Copy the data below verbatim, omitting the pictures from your copy.

**Input data:**

--- START ---

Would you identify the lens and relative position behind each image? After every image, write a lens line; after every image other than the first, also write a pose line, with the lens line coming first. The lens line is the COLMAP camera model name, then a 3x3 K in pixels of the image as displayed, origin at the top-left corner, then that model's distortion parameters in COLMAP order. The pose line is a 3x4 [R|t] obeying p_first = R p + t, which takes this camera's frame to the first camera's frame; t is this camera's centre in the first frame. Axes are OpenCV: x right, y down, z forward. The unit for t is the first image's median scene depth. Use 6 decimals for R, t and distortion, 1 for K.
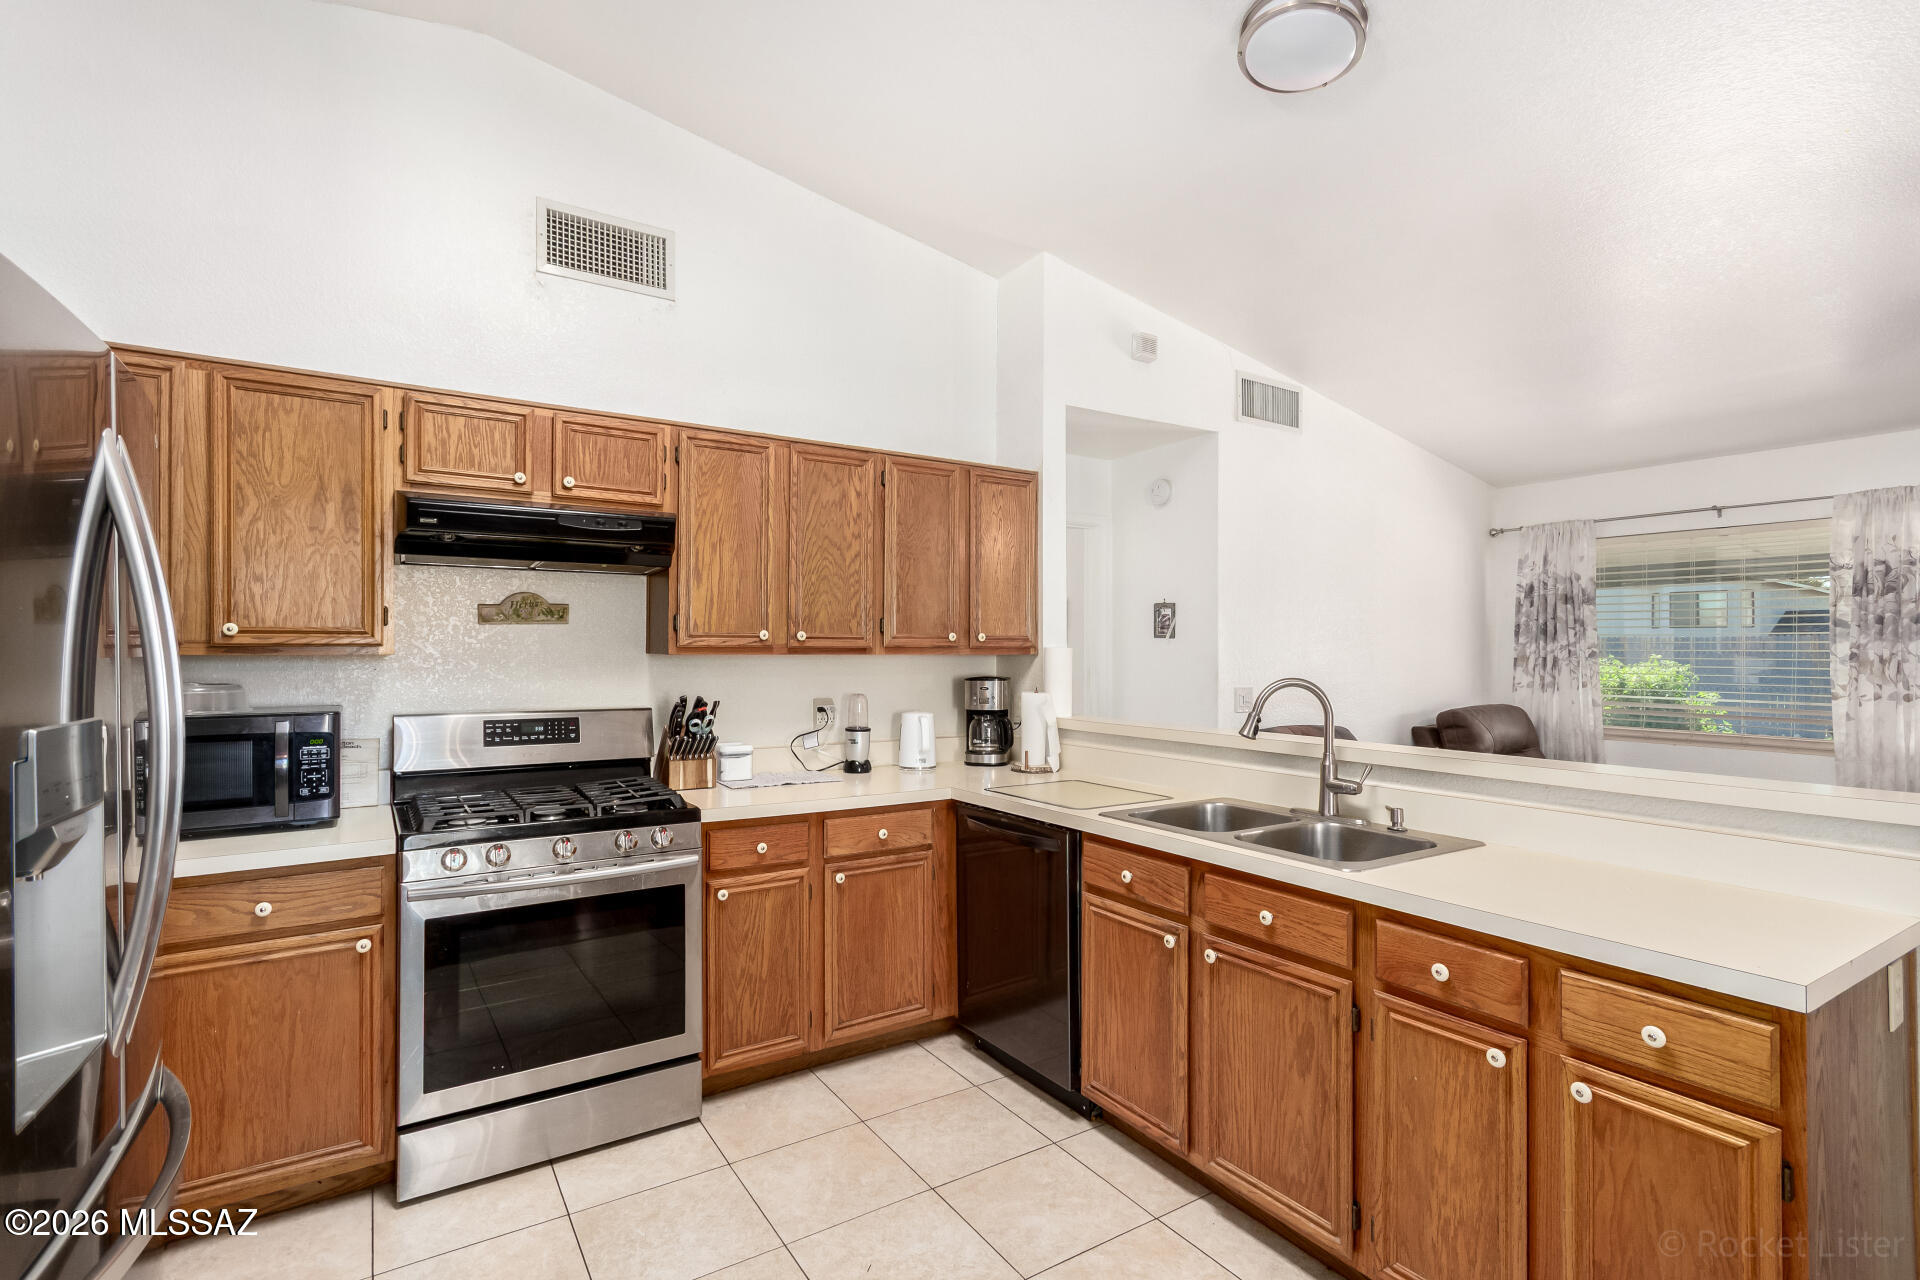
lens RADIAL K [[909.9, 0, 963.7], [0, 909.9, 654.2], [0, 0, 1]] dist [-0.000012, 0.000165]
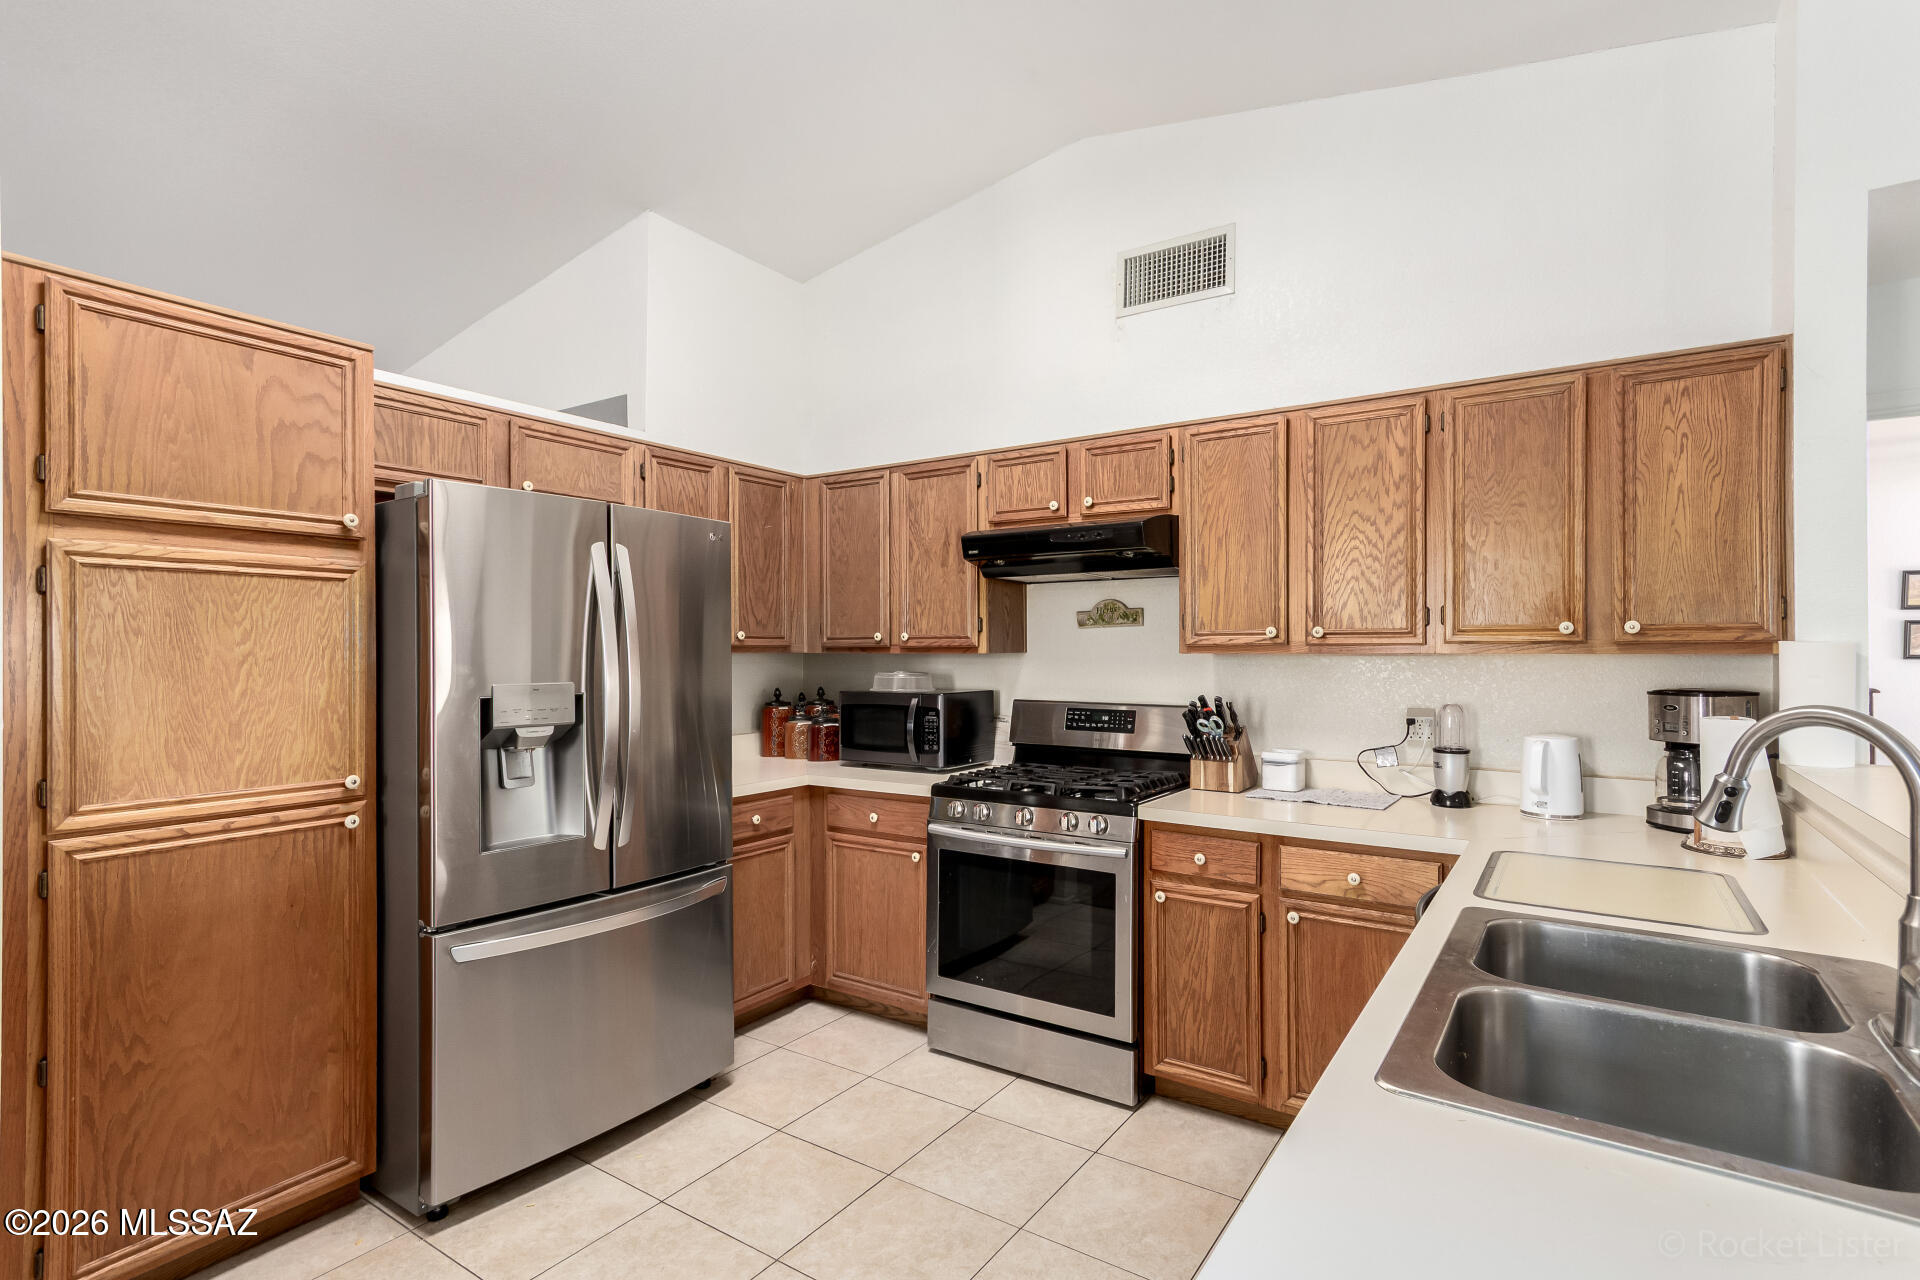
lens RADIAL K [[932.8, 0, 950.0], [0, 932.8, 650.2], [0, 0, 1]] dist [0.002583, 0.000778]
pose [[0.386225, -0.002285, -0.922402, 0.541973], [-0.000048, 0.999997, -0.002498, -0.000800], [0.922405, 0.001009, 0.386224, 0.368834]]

--- END ---

**Solved exercise:**
Would you identify the lens and relative position behind each image? After every image, write a lens line; after every image other than the first, also write a pose line, with the lens line coming first. The lens line is the COLMAP camera model name, then a 3x3 K in pixels of the image as displayed, origin at the top-left corner, then that model's distortion parameters in COLMAP order. The pose line is a 3x4 [R|t] obeying p_first = R p + t, which takes this camera's frame to the first camera's frame; t is this camera's centre in the first frame. Axes are OpenCV: x right, y down, z forward. The unit for t is the first image's median scene depth. Use 6 decimals for R, t and distortion, 1 for K.
lens RADIAL K [[909.9, 0, 963.7], [0, 909.9, 654.2], [0, 0, 1]] dist [-0.000012, 0.000165]
lens RADIAL K [[932.8, 0, 950.0], [0, 932.8, 650.2], [0, 0, 1]] dist [0.002583, 0.000778]
pose [[0.386225, -0.002285, -0.922402, 0.541973], [-0.000048, 0.999997, -0.002498, -0.000800], [0.922405, 0.001009, 0.386224, 0.368834]]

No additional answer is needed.